第一部 戦後の新聞用紙割当制度と戦後新興紙
 第一章 戦後の新聞用紙割当制度の創設
 第二章 新聞用紙の割当制度をめぐる政治力学
 第三章 新興紙の叢生と全国紙
 第四章 用紙割当制度の矛盾の顕在化
 第五章 「新聞に関する世論調査」の実施
 第六章 購読調整の実施とその影響

第二部 戦後新興紙の盛衰 ~『中京新聞』の事例
 第七章 『中京新聞』の創刊
 第八章 中京新聞社の経営
 第九章 『中京新聞』の最期

第三部 政策としての用紙割当制度
 第一〇章 『アカハタ』と用紙割当
 第一一章 用紙統制撤廃をめぐる政治過程
 第一二章 日本出版協会の事業者団体法違反事件

終章 結論と今後の課題

付表A 新聞用紙生産量などの推移
付表B 購読調整の結果と割当の変更
付表C 中京新聞社 損益計算書
付表D 中京新聞社 貸借対照表(その1)

生データ.
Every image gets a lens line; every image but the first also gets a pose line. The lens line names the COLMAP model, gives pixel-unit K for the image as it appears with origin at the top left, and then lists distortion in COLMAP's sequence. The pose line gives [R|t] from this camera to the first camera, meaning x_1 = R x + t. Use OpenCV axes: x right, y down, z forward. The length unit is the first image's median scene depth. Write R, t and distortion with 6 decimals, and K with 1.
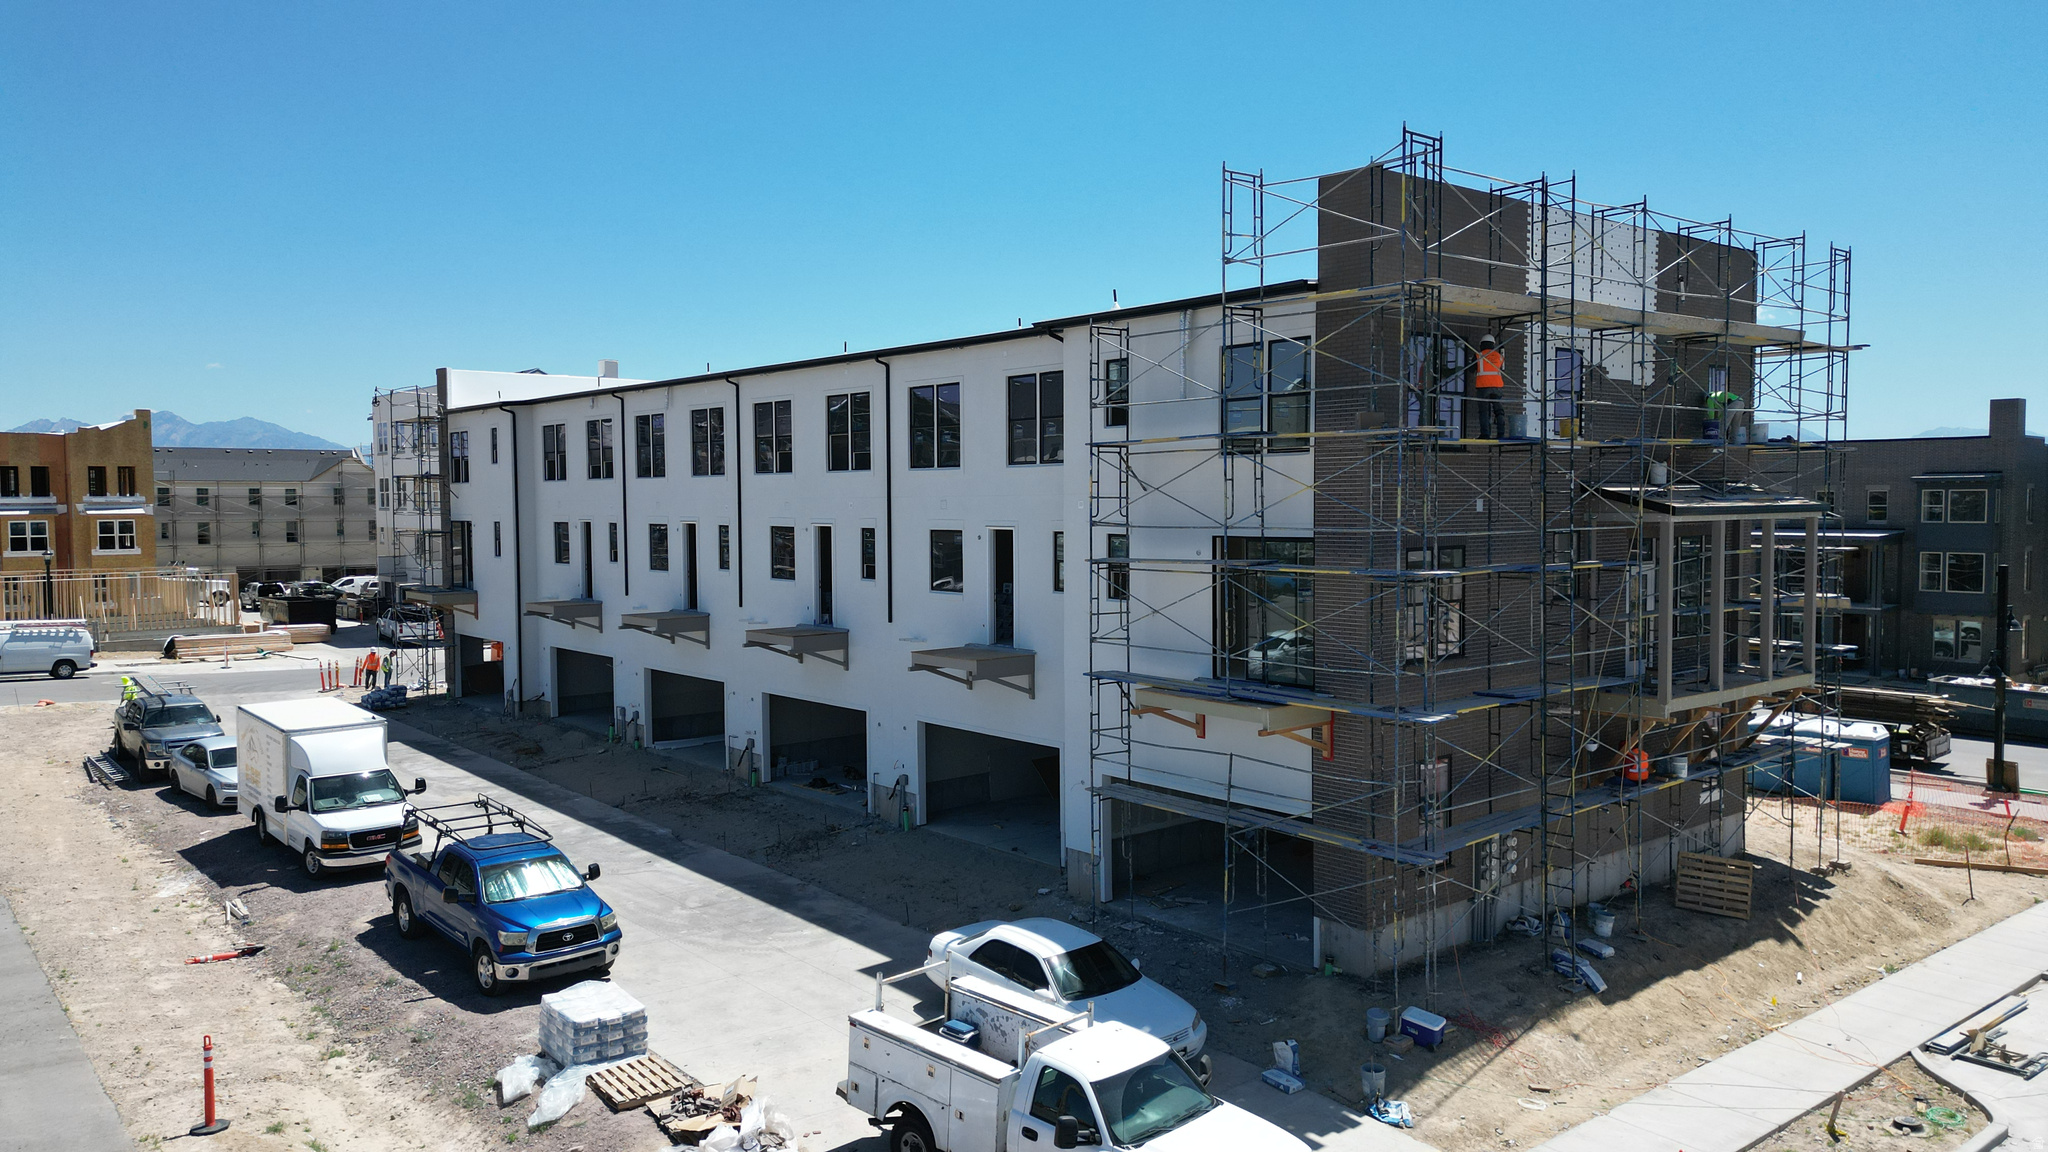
lens RADIAL K [[1431.2, 0, 1024.0], [0, 1431.2, 576.0], [0, 0, 1]] dist [0.069816, -0.069631]
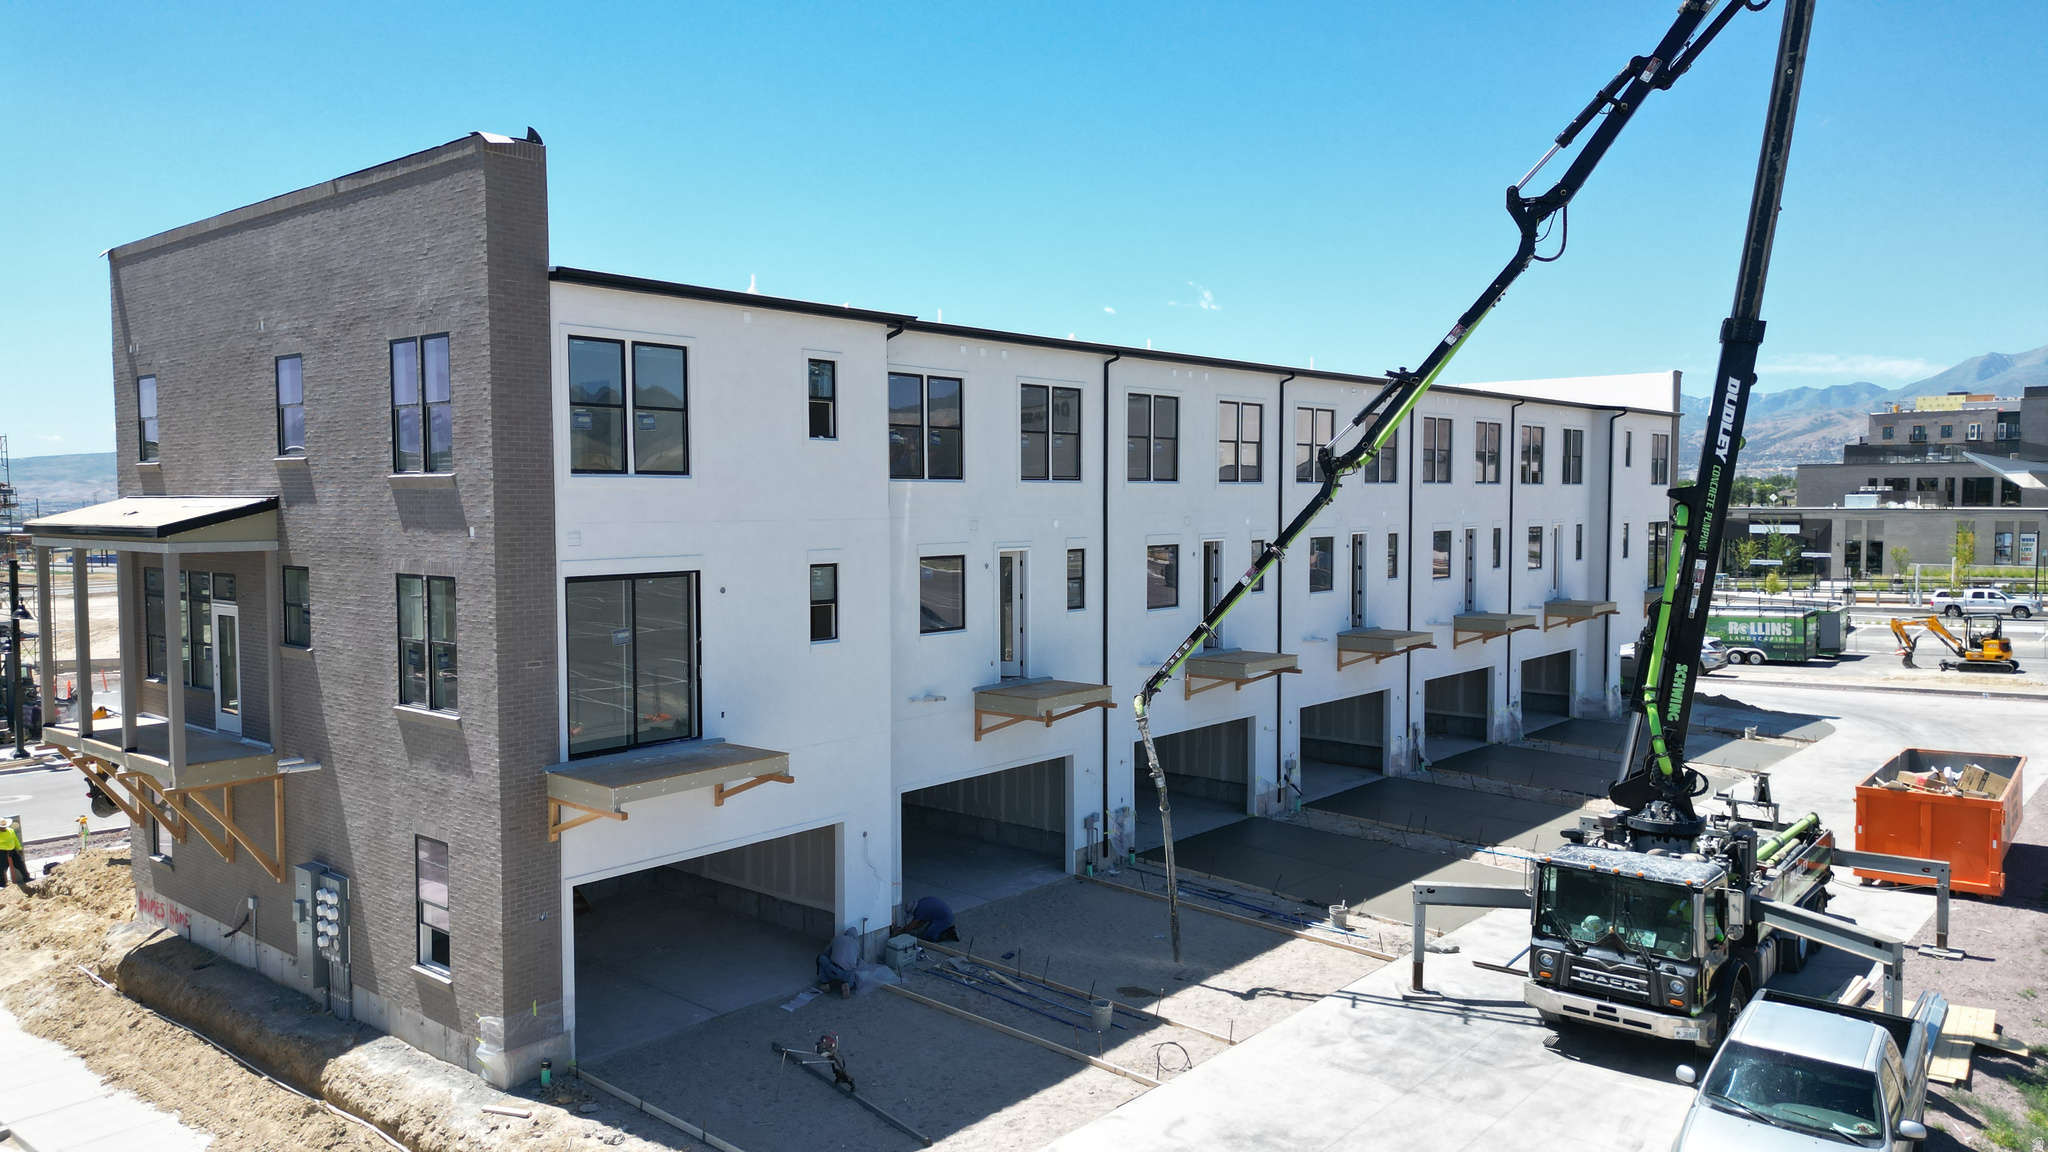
lens RADIAL K [[1431.2, 0, 1024.0], [0, 1431.2, 576.0], [0, 0, 1]] dist [0.069816, -0.069631]
pose [[-0.136652, -0.034876, 0.990005, -0.933991], [0.074950, 0.996152, 0.045438, -0.058430], [-0.987780, 0.080410, -0.133512, 1.141702]]
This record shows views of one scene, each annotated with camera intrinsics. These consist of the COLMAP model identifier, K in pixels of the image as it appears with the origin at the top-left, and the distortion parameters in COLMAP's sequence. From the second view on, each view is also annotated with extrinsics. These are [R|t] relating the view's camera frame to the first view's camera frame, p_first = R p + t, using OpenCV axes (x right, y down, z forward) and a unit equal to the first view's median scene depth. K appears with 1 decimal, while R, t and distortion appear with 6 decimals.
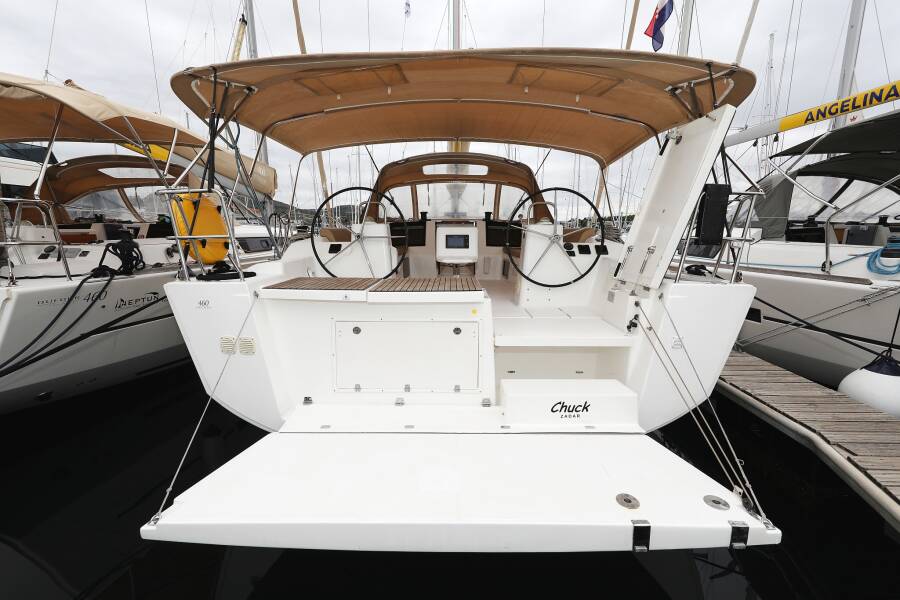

課題の目的. 新聞用紙割当制度の目次のうち、「第三部 政策としての用紙割当制度」から「付表D 中京新聞社 貸借対照表(その1)」までを一字一句違えずに写し取ってください。 上の行は、新聞用紙割当制度の目次とは関係がありません。

この課題の結果.
第三部 政策としての用紙割当制度
 第一〇章 『アカハタ』と用紙割当
 第一一章 用紙統制撤廃をめぐる政治過程
 第一二章 日本出版協会の事業者団体法違反事件

終章 結論と今後の課題

付表A 新聞用紙生産量などの推移
付表B 購読調整の結果と割当の変更
付表C 中京新聞社 損益計算書
付表D 中京新聞社 貸借対照表(その1)